A produção desse significado sobrenatural é conveniente ao modo de produção capitalista. Converter a realidade em abstração é uma necessidade que se mobiliza em prol dos grupos dominantes que precisam produzir frutas imaginárias e flores ilusórias. Por isso Marx (2010, p. 146) ressaltou a importância da crítica à filosofia especulativa: “A crítica arrancou as flores imaginárias dos grilhões, não para que o homem suporte grilhões desprovidos de fantasias ou consolo, mas para que se desvencilhe deles e a flor viva desabroche”.
Lyotard deixou seu legado na arte de produzir flores e frutas imaginárias e ilusórias. O fenômeno escolhido por ele para especular e inverter a realidade, dando-lhe aparência de concretude, foi o saber. Por isso, desfere um golpe letal e encaixa os saberes na sua “agonística” cama de Procusto do capital neoliberal. Nessa dicotomização, nota-se um tratamento especial a um tipo de saber que mais lhe interessa, por ele chamado de “saber científico”. O outro saber é uma espécie de saber natural, imposto pelas culturas e automatizado a todos os indivíduos singulares que o integram, portanto, característico de todos os seres. A este segundo saber ele denomina de “saber narrativo”. São saberes que operam por oposição. Não são coincidentes entre eles, mas o especulador francês consegue enxergar e justificar em todos os indivíduos as mesmas condições para a recepção do “saber narrativo” como se fossem essenciais e idênticas, prontas para a assimilação cultural, independente do seu nível de complexidade. Isso não vai acontecer em seu trato com o que denomina de “saber científico” que não seria para todos as mentes. Mas, para Lyotard apreciar a variedade narrativa é como contemplar as espécies animais e vegetais, não se pode fazer juízo de valor: “Não se poderia assim julgar a existência nem o valor do narrativo a partir do científico, nem o inverso: os critérios pertinentes não são os mesmos para um ou outro. Há apenas, que se admirar com esta variedade de espécies discursivas, como se faz com as espécies vegetais e animais” (LYOTARD, 2018, p. 49).
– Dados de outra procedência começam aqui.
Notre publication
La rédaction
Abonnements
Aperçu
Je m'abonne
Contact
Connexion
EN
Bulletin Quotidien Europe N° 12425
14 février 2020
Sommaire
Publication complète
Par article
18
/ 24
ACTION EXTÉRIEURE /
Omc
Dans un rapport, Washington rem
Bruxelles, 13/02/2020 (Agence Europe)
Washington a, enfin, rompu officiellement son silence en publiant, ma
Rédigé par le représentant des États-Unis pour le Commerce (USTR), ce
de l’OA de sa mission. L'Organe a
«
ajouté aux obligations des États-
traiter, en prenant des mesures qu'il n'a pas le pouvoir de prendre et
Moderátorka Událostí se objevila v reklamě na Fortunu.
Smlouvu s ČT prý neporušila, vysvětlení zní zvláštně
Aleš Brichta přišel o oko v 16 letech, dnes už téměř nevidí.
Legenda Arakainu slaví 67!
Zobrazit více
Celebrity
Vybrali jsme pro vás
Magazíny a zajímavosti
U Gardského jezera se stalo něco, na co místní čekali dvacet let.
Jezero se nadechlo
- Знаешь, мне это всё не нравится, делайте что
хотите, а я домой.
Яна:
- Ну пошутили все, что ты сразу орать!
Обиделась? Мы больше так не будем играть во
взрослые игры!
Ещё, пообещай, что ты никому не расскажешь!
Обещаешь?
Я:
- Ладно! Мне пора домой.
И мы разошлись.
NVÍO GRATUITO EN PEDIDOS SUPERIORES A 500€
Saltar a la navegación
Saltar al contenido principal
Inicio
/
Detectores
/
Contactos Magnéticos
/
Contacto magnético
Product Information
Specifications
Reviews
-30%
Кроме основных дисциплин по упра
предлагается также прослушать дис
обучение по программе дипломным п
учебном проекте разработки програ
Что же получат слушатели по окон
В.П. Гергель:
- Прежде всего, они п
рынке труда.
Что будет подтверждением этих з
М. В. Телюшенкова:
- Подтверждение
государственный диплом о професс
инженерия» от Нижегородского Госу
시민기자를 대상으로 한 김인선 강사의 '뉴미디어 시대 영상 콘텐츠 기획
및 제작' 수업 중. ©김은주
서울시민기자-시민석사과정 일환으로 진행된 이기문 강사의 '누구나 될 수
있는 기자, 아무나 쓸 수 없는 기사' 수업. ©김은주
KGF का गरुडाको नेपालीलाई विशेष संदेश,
Nesse prisma de aparente cordialidade e respeito à diversidade dos saberes é que o especulador instaura a cisão baseada não no seu próprio cérebro, mas sobre o que ele se esforçará a todo custo para legitimar como verdadeiro. Por isso, ele se apropria de uma linguagem considerada científica para favorecê-lo e dedica o terceiro capítulo do seu livro à exposição do que denomina “método dos jogos de linguagem”. Basicamente, resume a obstinada busca por edificar um enunciado denotativo. Tal edificação significa que o cientista venceu o jogo da linguagem que se fez aceita como verdade pelos seus pares. Por isso, é necessário que haja um remetente e um destinatário para que o enunciado se efetive:
[...] de uma maneira específica: o remetente é colocado e exposto por este enunciado na posição de quem sabe [...] o destinatário é colocado na postura de ter de conceder ou recusar seu assentimento, e o próprio referente é apreendido de uma maneira própria aos denotativos, como qualquer coisa que precisa ser corretamente identificada e expressa no enunciado que a ele se refere (LYOTARD, 2018, p. 15).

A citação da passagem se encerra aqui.